Segment Open

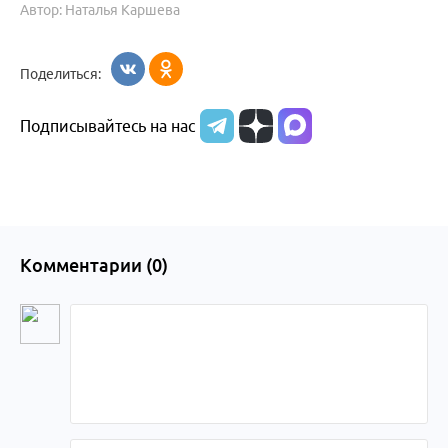
Автор: Наталья Каршева
Поделиться:
Подписывайтесь на нас
Комментарии (
0
)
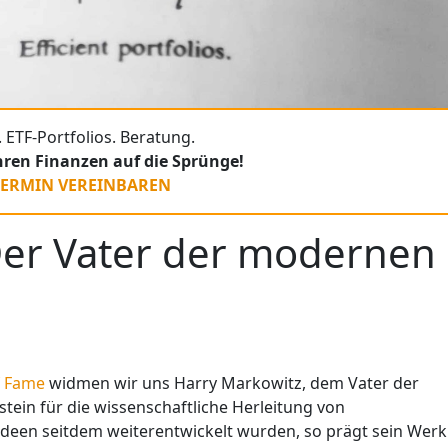
 ETF-Portfolios. Beratung.
Ihren Finanzen auf die Sprünge!
TERMIN VEREINBAREN
Der Vater der modernen
f Fame
widmen wir uns Harry Markowitz, dem Vater der
tein für die wissenschaftliche Herleitung von
deen seitdem weiterentwickelt wurden, so prägt sein Werk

Segment Closed

*Instructions for the task*: Output the complete listing exactly. Pictures stay out.

*Solution to the problem*:
Автор: Наталья Каршева
Поделиться:
Подписывайтесь на нас
Комментарии (
0
)
 ETF-Portfolios. Beratung.
Ihren Finanzen auf die Sprünge!
TERMIN VEREINBAREN
Der Vater der modernen
f Fame
widmen wir uns Harry Markowitz, dem Vater der
tein für die wissenschaftliche Herleitung von
deen seitdem weiterentwickelt wurden, so prägt sein Werk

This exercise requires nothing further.